• WHAT IS NEEDED:
Restate, word for word and with no pictures, the stretch of lines in the data below that begins at the line with "Kafka Producers CLI](kafka-producer-cli/README.md)" and ends at the line with "- Experience values", inclusive.

• MATERIALS PROVIDED:

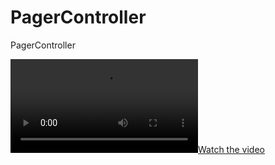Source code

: # PagerController
PagerController

[![Watch the video](https://github.com/yiruchujian/PagerController/blob/master/Viedeo/ScreenRecording_01-29-2019%2013-17-41.MP4)](https://github.com/yiruchujian/PagerController/blob/master/Viedeo/ScreenRecording_01-29-2019%2013-17-41.MP4)
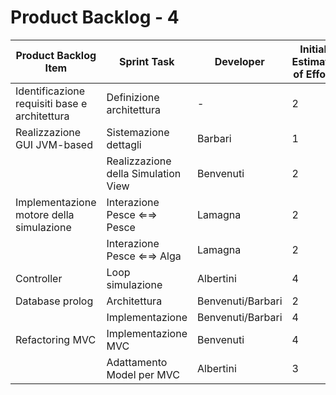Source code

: # Product Backlog - 4

| Product Backlog Item | Sprint Task | Developer | Initial Estimate of Effort | Remaining Effort Estimate |
| - | - | - | - | - |
| Identificazione requisiti base e architettura | Definizione architettura | - | 2 | - |
| Realizzazione GUI JVM-based | Sistemazione dettagli | Barbari | 1 | - |
| | Realizzazione della Simulation View | Benvenuti | 2 | - |
| Implementazione motore della simulazione | Interazione Pesce ⇐⇒ Pesce | Lamagna | 2 | - |
| | Interazione Pesce ⇐⇒ Alga | Lamagna | 2 | - |
| Controller | Loop simulazione | Albertini | 4 | - |
| Database prolog | Architettura | Benvenuti/Barbari | 2 | - |
| | Implementazione | Benvenuti/Barbari | 4 | - |
| Refactoring MVC | Implementazione MVC | Benvenuti | 4 | 0 |
| | Adattamento Model per MVC | Albertini | 3 | - |
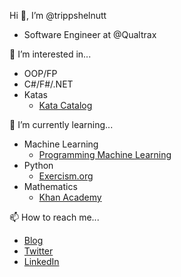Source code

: Hi 👋, I’m @trippshelnutt
- Software Engineer at @Qualtrax

👀 I’m interested in...
- OOP/FP
- C#/F#/.NET
- Katas
  - [Kata Catalog](https://github.com/ardalis/kata-catalog) 

🌱 I’m currently learning...
- Machine Learning
  - [Programming Machine Learning](https://www.progml.com/)
- Python
  - [Exercism.org](https://exercism.org/profiles/trippshelnutt)
- Mathematics
  - [Khan Academy](https://www.khanacademy.org/profile/trippshelnutt)

📫 How to reach me...
- [Blog](https://blog.trippshelnutt.com)
- [Twitter](https://twitter.com/trippshelnutt)
- [LinkedIn](https://www.linkedin.com/in/trippshelnutt/)
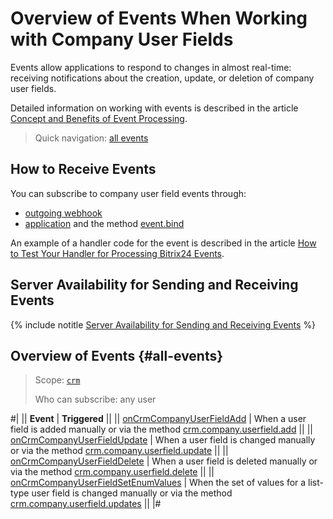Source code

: # Overview of Events When Working with Company User Fields

Events allow applications to respond to changes in almost real-time: receiving notifications about the creation, update, or deletion of company user fields.

Detailed information on working with events is described in the article [Concept and Benefits of Event Processing](../../../../events/index.md).

> Quick navigation: [all events](#all-events) 

## How to Receive Events

You can subscribe to company user field events through:

- [outgoing webhook](../../../../../local-integrations/local-webhooks.md)
- [application](../../../../../settings/app-installation/index.md) and the method [event.bind](../../../../events/event-bind.md)

An example of a handler code for the event is described in the article [How to Test Your Handler for Processing Bitrix24 Events](../../../../events/test-handler.md).

## Server Availability for Sending and Receiving Events

{% include notitle [Server Availability for Sending and Receiving Events](../../../../../_includes/events-index.md) %}

## Overview of Events {#all-events}

> Scope: [`crm`](../../../../scopes/permissions.md)
>
> Who can subscribe: any user

#|
|| **Event** | **Triggered** ||
|| [onCrmCompanyUserFieldAdd](./on-crm-company-user-field-add.md) | When a user field is added manually or via the method [crm.company.userfield.add](../crm-company-userfield-add.md) ||
|| [onCrmCompanyUserFieldUpdate](./on-crm-company-user-field-update.md) | When a user field is changed manually or via the method [crm.company.userfield.update](../crm-company-userfield-update.md) ||
|| [onCrmCompanyUserFieldDelete](./on-crm-company-user-field-delete.md) | When a user field is deleted manually or via the method [crm.company.userfield.delete](../crm-company-userfield-delete.md) ||
|| [onCrmCompanyUserFieldSetEnumValues](./on-crm-company-user-field-set-enum-values.md) | When the set of values for a list-type user field is changed manually or via the method [crm.company.userfield.updates](../crm-company-userfield-update.md) ||
|#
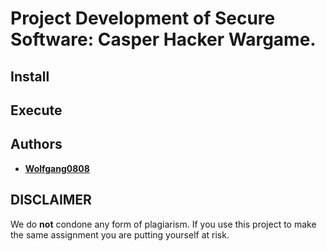 # Project Development of Secure Software: Casper Hacker Wargame.

## Install

## Execute

## Authors
* **[Wolfgang0808](https://github.com/Wolfgang0808)**

## DISCLAIMER
We do **not** condone any form of plagiarism. If you use this project to make the same assignment you are putting yourself at risk.
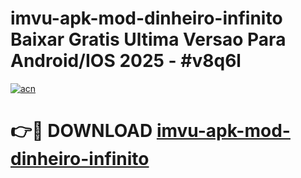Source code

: # imvu-apk-mod-dinheiro-infinito Baixar Gratis Ultima Versao Para Android/IOS 2025 - #v8q6l

[![acn](https://github.com/user-attachments/assets/0f9c940e-d8b0-45ae-aac7-cd30a18b3e1c)](https://app.mediaupload.pro/?title=imvu-apk-mod-dinheiro-infinito&ref=5P)

# 👉🔴 DOWNLOAD [imvu-apk-mod-dinheiro-infinito](https://app.mediaupload.pro/?title=imvu-apk-mod-dinheiro-infinito&ref=5P)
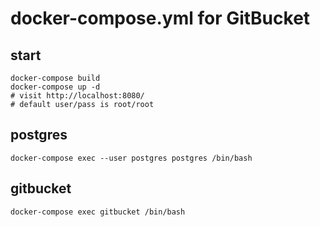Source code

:docker-compose.yml for GitBucket
================================

start
-----

    docker-compose build
    docker-compose up -d
    # visit http://localhost:8080/
    # default user/pass is root/root

postgres
--------

    docker-compose exec --user postgres postgres /bin/bash

gitbucket
---------

    docker-compose exec gitbucket /bin/bash
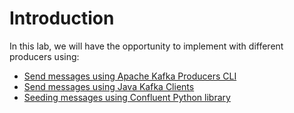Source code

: # Introduction

In this lab, we will have the opportunity to implement with different producers using: 
  * [Send messages using Apache Kafka Producers CLI](kafka-producer-cli/README.md)
  * [Send messages using Java Kafka Clients](kafka-producer-lab/README.md)
  * [Seeding messages using Confluent Python library](kafka-producer-python/README.md)

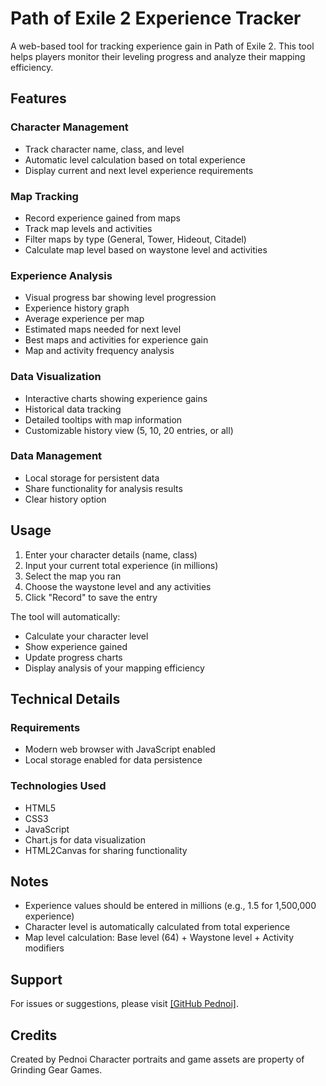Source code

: # Path of Exile 2 Experience Tracker

A web-based tool for tracking experience gain in Path of Exile 2. This tool helps players monitor their leveling progress and analyze their mapping efficiency.

## Features

### Character Management
- Track character name, class, and level
- Automatic level calculation based on total experience
- Display current and next level experience requirements

### Map Tracking
- Record experience gained from maps
- Track map levels and activities
- Filter maps by type (General, Tower, Hideout, Citadel)
- Calculate map level based on waystone level and activities

### Experience Analysis
- Visual progress bar showing level progression
- Experience history graph
- Average experience per map
- Estimated maps needed for next level
- Best maps and activities for experience gain
- Map and activity frequency analysis

### Data Visualization
- Interactive charts showing experience gains
- Historical data tracking
- Detailed tooltips with map information
- Customizable history view (5, 10, 20 entries, or all)

### Data Management
- Local storage for persistent data
- Share functionality for analysis results
- Clear history option

## Usage

1. Enter your character details (name, class)
2. Input your current total experience (in millions)
3. Select the map you ran
4. Choose the waystone level and any activities
5. Click "Record" to save the entry

The tool will automatically:
- Calculate your character level
- Show experience gained
- Update progress charts
- Display analysis of your mapping efficiency

## Technical Details

### Requirements
- Modern web browser with JavaScript enabled
- Local storage enabled for data persistence

### Technologies Used
- HTML5
- CSS3
- JavaScript
- Chart.js for data visualization
- HTML2Canvas for sharing functionality

## Notes

- Experience values should be entered in millions (e.g., 1.5 for 1,500,000 experience)
- Character level is automatically calculated from total experience
- Map level calculation: Base level (64) + Waystone level + Activity modifiers

## Support

For issues or suggestions, please visit [\[GitHub Pednoi\]](https://github.com/Pednoi/POE2_ExpTracker).

## Credits

Created by Pednoi
Character portraits and game assets are property of Grinding Gear Games. 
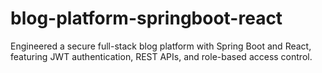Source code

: # blog-platform-springboot-react
Engineered a secure full-stack blog platform with Spring Boot and React, featuring JWT authentication, REST APIs, and role-based access control.
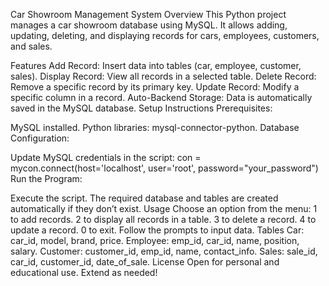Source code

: Car Showroom Management System
Overview
This Python project manages a car showroom database using MySQL. It allows adding, updating, deleting, and displaying records for cars, employees, customers, and sales.

Features
Add Record: Insert data into tables (car, employee, customer, sales).
Display Record: View all records in a selected table.
Delete Record: Remove a specific record by its primary key.
Update Record: Modify a specific column in a record.
Auto-Backend Storage: Data is automatically saved in the MySQL database.
Setup Instructions
Prerequisites:

MySQL installed.
Python libraries: mysql-connector-python.
Database Configuration:

Update MySQL credentials in the script:
con = mycon.connect(host='localhost', user='root', password="your_password")
Run the Program:

Execute the script. The required database and tables are created automatically if they don’t exist.
Usage
Choose an option from the menu:
1 to add records.
2 to display all records in a table.
3 to delete a record.
4 to update a record.
0 to exit.
Follow the prompts to input data.
Tables
Car: car_id, model, brand, price.
Employee: emp_id, car_id, name, position, salary.
Customer: customer_id, emp_id, name, contact_info.
Sales: sale_id, car_id, customer_id, date_of_sale.
License
Open for personal and educational use. Extend as needed!

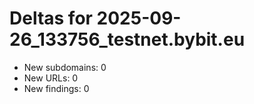 # Deltas for 2025-09-26_133756_testnet.bybit.eu
- New subdomains: 0
- New URLs: 0
- New findings: 0
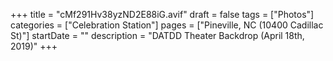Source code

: +++
title = "cMf291Hv38yzND2E88iG.avif"
draft = false
tags = ["Photos"]
categories = ["Celebration Station"]
pages = ["Pineville, NC (10400 Cadillac St)"]
startDate = ""
description = "DATDD Theater Backdrop (April 18th, 2019)"
+++
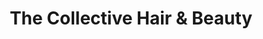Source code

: ---
title: "The Collective Hair & Beauty"
url: /doune/the-collective-hair-und-beauty/
shop: Friseur
---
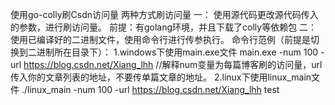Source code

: 使用go-colly刷Csdn访问量
两种方式刷访问量
一：
    使用源代码更改源代码传入的参数，进行刷访问量。
    前提：有golang环境，并且下载了colly等依赖包
二：
    使用已编译好的二进制文件，使用命令行进行传参执行。
    命令行范例（前提是切换到二进制所在目录下）：
        1.windows下使用main.exe文件 main.exe -num 100 -url https://blog.csdn.net/Xiang_lhh
        //解释num变量为每篇博客刷的访问量，url传入你的文章列表的地址，不要传单篇文章的地址。
        2.linux下使用linux_main文件 ./linux_main -num 100 -url https://blog.csdn.net/Xiang_lhh
test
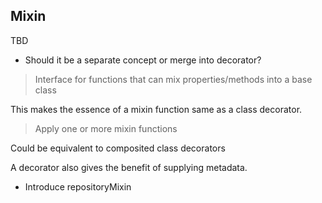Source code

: ## Mixin

TBD

- Should it be a separate concept or merge into decorator?

>  Interface for functions that can mix properties/methods into a base class

This makes the essence of a mixin function same as a class decorator.

> Apply one or more mixin functions

Could be equivalent to composited class decorators

A decorator also gives the benefit of supplying metadata.

- Introduce repositoryMixin
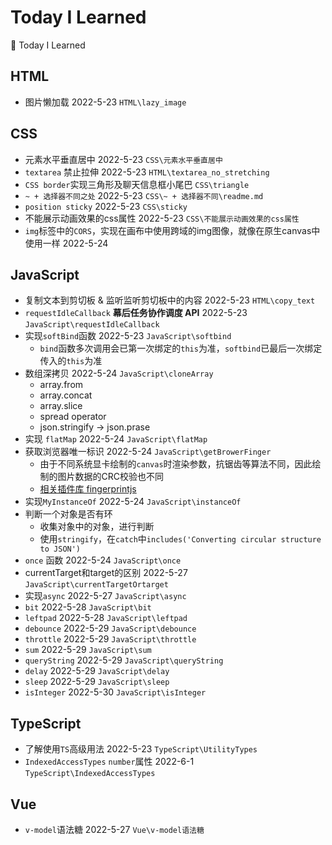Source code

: # Today I Learned
📝 Today I Learned

## HTML

- 图片懒加载 2022-5-23  `HTML\lazy_image`

## CSS

- 元素水平垂直居中 2022-5-23  `CSS\元素水平垂直居中`
- `textarea` 禁止拉伸 2022-5-23  `HTML\textarea_no_stretching`
- `CSS border`实现三角形及聊天信息框小尾巴 `CSS\triangle`
- `~ + 选择器不同之处` 2022-5-23 `CSS\~ + 选择器不同\readme.md`
- `position sticky` 2022-5-23 `CSS\sticky`
- 不能展示动画效果的css属性 2022-5-23 `CSS\不能展示动画效果的css属性`
- `img`标签中的`CORS`，实现在画布中使用跨域的img图像，就像在原生canvas中使用一样 2022-5-24

## JavaScript

- 复制文本到剪切板 & 监听监听剪切板中的内容 2022-5-23 `HTML\copy_text`
- `requestIdleCallback` **幕后任务协作调度 API**  2022-5-23 `JavaScript\requestIdleCallback`
- 实现`softBind`函数 2022-5-23 `JavaScript\softbind`
  - `bind`函数多次调用会已第一次绑定的`this`为准，`softbind`已最后一次绑定传入的`this`为准
- 数组深拷贝 2022-5-24 `JavaScript\cloneArray`
  - array.from
  - array.concat
  - array.slice
  - spread operator
  - json.stringify -> json.prase
- 实现 `flatMap` 2022-5-24 `JavaScript\flatMap`
- 获取浏览器唯一标识 2022-5-24 `JavaScript\getBrowerFinger`
  -  由于不同系统显卡绘制的`canvas`时渲染参数，抗锯齿等算法不同，因此绘制的图片数据的CRC校验也不同
  - [相关插件库 fingerprintjs](https://github.com/fingerprintjs/fingerprintjs)
- 实现`MyInstanceOf` 2022-5-24 `JavaScript\instanceOf`
- 判断一个对象是否有环
  - 收集对象中的对象，进行判断
  - 使用`stringify`，在`catch`中`includes('Converting circular structure to JSON')`
- `once` 函数 2022-5-24 `JavaScript\once`
- currentTarget和target的区别 2022-5-27 `JavaScript\currentTargetOrtarget`
- 实现`async` 2022-5-27 `JavaScript\async`
- `bit` 2022-5-28 `JavaScript\bit`
- `leftpad` 2022-5-28 `JavaScript\leftpad`
- `debounce` 2022-5-29 `JavaScript\debounce`
- `throttle` 2022-5-29 `JavaScript\throttle`
- `sum` 2022-5-29 `JavaScript\sum`
- `queryString` 2022-5-29 `JavaScript\queryString`
- `delay` 2022-5-29 `JavaScript\delay`
- `sleep` 2022-5-29 `JavaScript\sleep`
- `isInteger` 2022-5-30 `JavaScript\isInteger`
## TypeScript
- 了解使用`TS`高级用法 2022-5-23 `TypeScript\UtilityTypes`
- `IndexedAccessTypes` `number`属性 2022-6-1 `TypeScript\IndexedAccessTypes `

## Vue

- `v-model`语法糖 2022-5-27  `Vue\v-model语法糖`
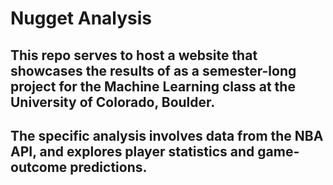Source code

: # Nugget Analysis
## This repo serves to host a website that showcases the results of as a semester-long project for the Machine Learning class at the University of Colorado, Boulder.
## The specific analysis involves data from the NBA API, and explores player statistics and game-outcome predictions.
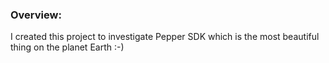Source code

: ### Overview:

I created this project to investigate Pepper SDK which is the most beautiful thing on 
the planet Earth :-) 



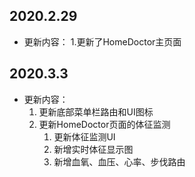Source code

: ## 2020.2.29

- 更新内容：
  1.更新了HomeDoctor主页面

## 2020.3.3

- 更新内容：
  1. 更新底部菜单栏路由和UI图标
  2. 更新HomeDoctor页面的体征监测
     1. 更新体征监测UI
     2. 新增实时体征显示图
     3. 新增血氧、血压、心率、步伐路由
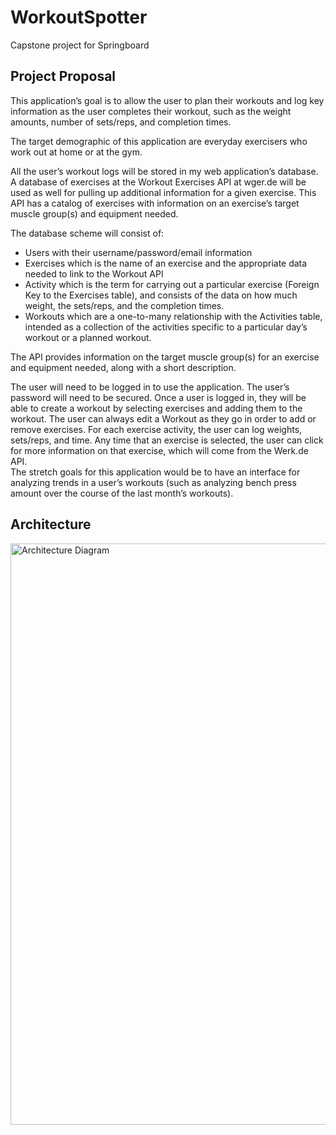 # WorkoutSpotter
Capstone project for Springboard

## Project Proposal

This application’s goal is to allow the user to plan their workouts and log key information as the user completes their workout, such as the weight amounts, number of sets/reps, and completion times.  

The target demographic of this application are everyday exercisers who work out at home or at the gym. 

All the user’s workout logs will be stored in my web application’s database.  A database of exercises at the Workout Exercises API at wger.de will be used as well for pulling up additional information for a given exercise.  This API has a catalog of exercises with information on an exercise’s target muscle group(s) and equipment needed.

The database scheme will consist of:
 - Users with their username/password/email information
 - Exercises which is the name of an exercise and the appropriate data needed to link to the Workout API
 - Activity which is the term for carrying out a particular exercise (Foreign Key to the Exercises table), and consists of the data on how much weight, the sets/reps, and the completion times.
 - Workouts which are a one-to-many relationship with the Activities table, intended as a collection of the activities specific to a particular day’s workout or a planned workout.

The API provides information on the target muscle group(s) for an exercise and equipment needed, along with a short description.  

The user will need to be logged in to use the application.  The user’s password will need to be secured.
Once a user is logged in, they will be able to create a workout by selecting exercises and adding them to the workout. The user can always edit a Workout as they go in order to add or remove exercises. For each exercise activity, the user can log weights, sets/reps, and time. Any time that an exercise is selected, the user can click for more information on that exercise, which will come from the Werk.de API.  
The stretch goals for this application would be to have an interface for analyzing trends in a user’s workouts (such as analyzing bench press amount over the course of the last month’s workouts).  

## Architecture
<img width="930" alt="Architecture Diagram" src="https://user-images.githubusercontent.com/55671489/146503166-0d7b7d51-1219-4665-b5db-4a261bd06e80.png">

• WRITTEN ANSWER:
  * [Send messages using Apache Kafka Producers CLI](kafka-producer-cli/README.md)
  * [Send messages using Java Kafka Clients](kafka-producer-lab/README.md)
  * [Seeding messages using Confluent Python library](kafka-producer-python/README.md)

Source code

: # Path of Exile 2 Experience Tracker

A web-based tool for tracking experience gain in Path of Exile 2. This tool helps players monitor their leveling progress and analyze their mapping efficiency.

## Features

### Character Management
- Track character name, class, and level
- Automatic level calculation based on total experience
- Display current and next level experience requirements

### Map Tracking
- Record experience gained from maps
- Track map levels and activities
- Filter maps by type (General, Tower, Hideout, Citadel)
- Calculate map level based on waystone level and activities

### Experience Analysis
- Visual progress bar showing level progression
- Experience history graph
- Average experience per map
- Estimated maps needed for next level
- Best maps and activities for experience gain
- Map and activity frequency analysis

### Data Visualization
- Interactive charts showing experience gains
- Historical data tracking
- Detailed tooltips with map information
- Customizable history view (5, 10, 20 entries, or all)

### Data Management
- Local storage for persistent data
- Share functionality for analysis results
- Clear history option

## Usage

1. Enter your character details (name, class)
2. Input your current total experience (in millions)
3. Select the map you ran
4. Choose the waystone level and any activities
5. Click "Record" to save the entry

The tool will automatically:
- Calculate your character level
- Show experience gained
- Update progress charts
- Display analysis of your mapping efficiency

## Technical Details

### Requirements
- Modern web browser with JavaScript enabled
- Local storage enabled for data persistence

### Technologies Used
- HTML5
- CSS3
- JavaScript
- Chart.js for data visualization
- HTML2Canvas for sharing functionality

## Notes

- Experience values should be entered in millions (e.g., 1.5 for 1,500,000 experience)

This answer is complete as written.